IMF Data Brief: Currency Composition of Official Foreign Exchange Reserves

World Official Foreign Currency Reserves Largely Unchanged in the First Quarter of 2026 

IMF Currency Composition of Official Foreign Exchange Reserves, World Aggregates, First Quarter of 2026

Contributors: Abdulrahman Gweder, Erin Nephew, and Hannah Wei

Total foreign exchange reserves decreased to $13.10 trillion in 2026Q1, down slightly from $13.15 trillion in 2025Q4.
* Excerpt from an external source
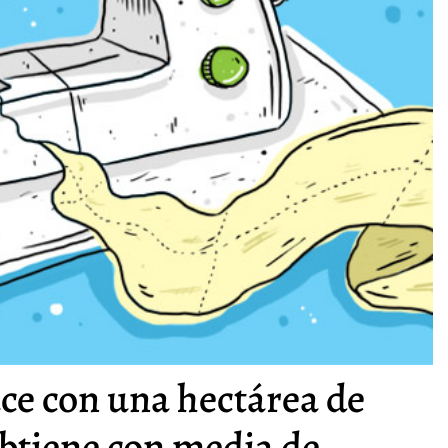
ce con una hectárea de
obtiene con media de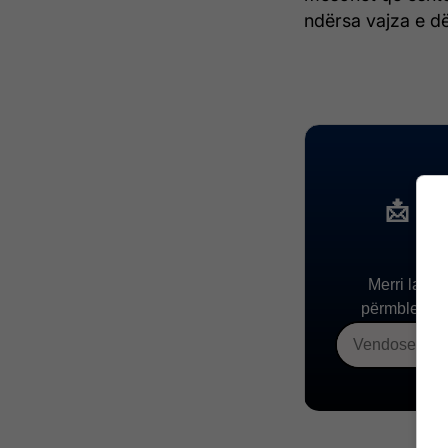
ndërsa vajza e d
The share of US dollar holdings in foreign exchange reserves increased to 57.13 percent in 2026Q1, from 56.42 percent in 2025Q4. In 2025, gold surpassed US Treasuries as a share of official reserves, but that development was driven almost entirely by gold price valuation effects and is not reflected in COFER’s dollar share, which has remained broadly stable. The U.S. dollar’s mild appreciation against major currencies was a key driver of the COFER dollar share this quarter, with exchange-rate-driven valuation effects accounting for around half of the increase in its share.
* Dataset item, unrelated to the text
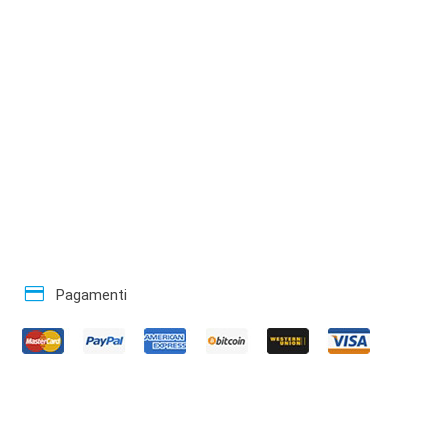
credit_card
Pagamenti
The euro’s share declined to 20.03 percent in 2026Q1, from 20.38 percent in 2025Q4, while the renminbi’s share edged up to 1.99 percent from 1.95 percent. For both currencies, modest exchange rate valuation effects were the dominant driver of their changes.
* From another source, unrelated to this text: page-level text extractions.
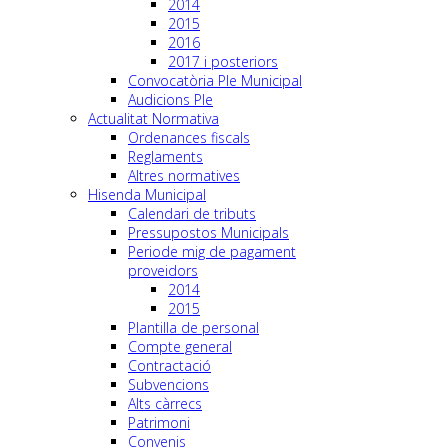
2014
2015
2016
2017 i posteriors
Convocatòria Ple Municipal
Audicions Ple
Actualitat Normativa
Ordenances fiscals
Reglaments
Altres normatives
Hisenda Municipal
Calendari de tributs
Pressupostos Municipals
Periode mig de pagament
proveidors
2014
2015
Plantilla de personal
Compte general
Contractació
Subvencions
Alts càrrecs
Patrimoni
Convenis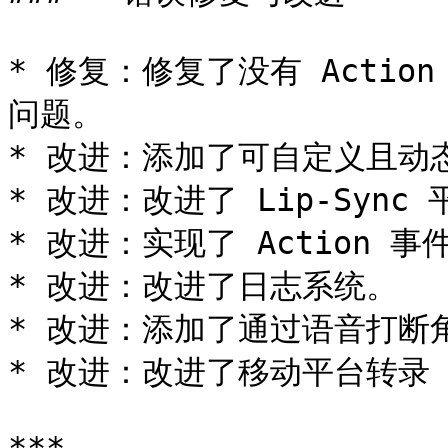
* 修复：修复了没有 Action
问题。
Among other major currencies, the Japanese yen recorded the largest decline, falling from 5.84 percent in 2025Q4 to 5.44 percent, or 0.4 percentage points, in 2026Q1. The shares of pound sterling and Canadian dollar also edged down slightly in 2026Q1 relative to 2025Q4, by 0.01 and 0.02 percentage points, respectively. By contrast, the shares of the Australian dollar and Swiss franc increased modestly by 0.09 and 0.02 percentage points, respectively.

In contrast to the euro and renminbi, exchange rate valuation effects were less central for the Japanese yen and Swiss franc, where other factors appear to have played a larger role. Quarter to quarter movements in reserve currency shares can be influenced by a combination of factors other than exchange rate changes, including active management (the buying and selling of reserve assets) and valuation effects due to other price changes (changes in interest rates that affect the market value of government bonds). This quarter, the Japanese yen and Swiss franc had outsized movements in benchmark bond yields, relative to other reserve currencies. These movements in bond yields can both reflect active buying and selling in the markets for bonds denominated in those currencies and result in price-change-driven valuation effects on reserve managers’ holdings of those bonds.

Meanwhile, the residual “other currencies” category—covering currencies not separately identified in COFER—remained above 6 percent, despite declining to 6.18 percent in 2026Q1 from 6.25 percent in 2025Q4, marking the first decrease after seven consecutive quarters starting in 2024Q1. 

Note: Per the usual procedures, COFER data for prior quarters have been revised based on updated reporting, including the correction of reporting errors involving the Swiss franc. The revisions have only marginal impact on total reserves.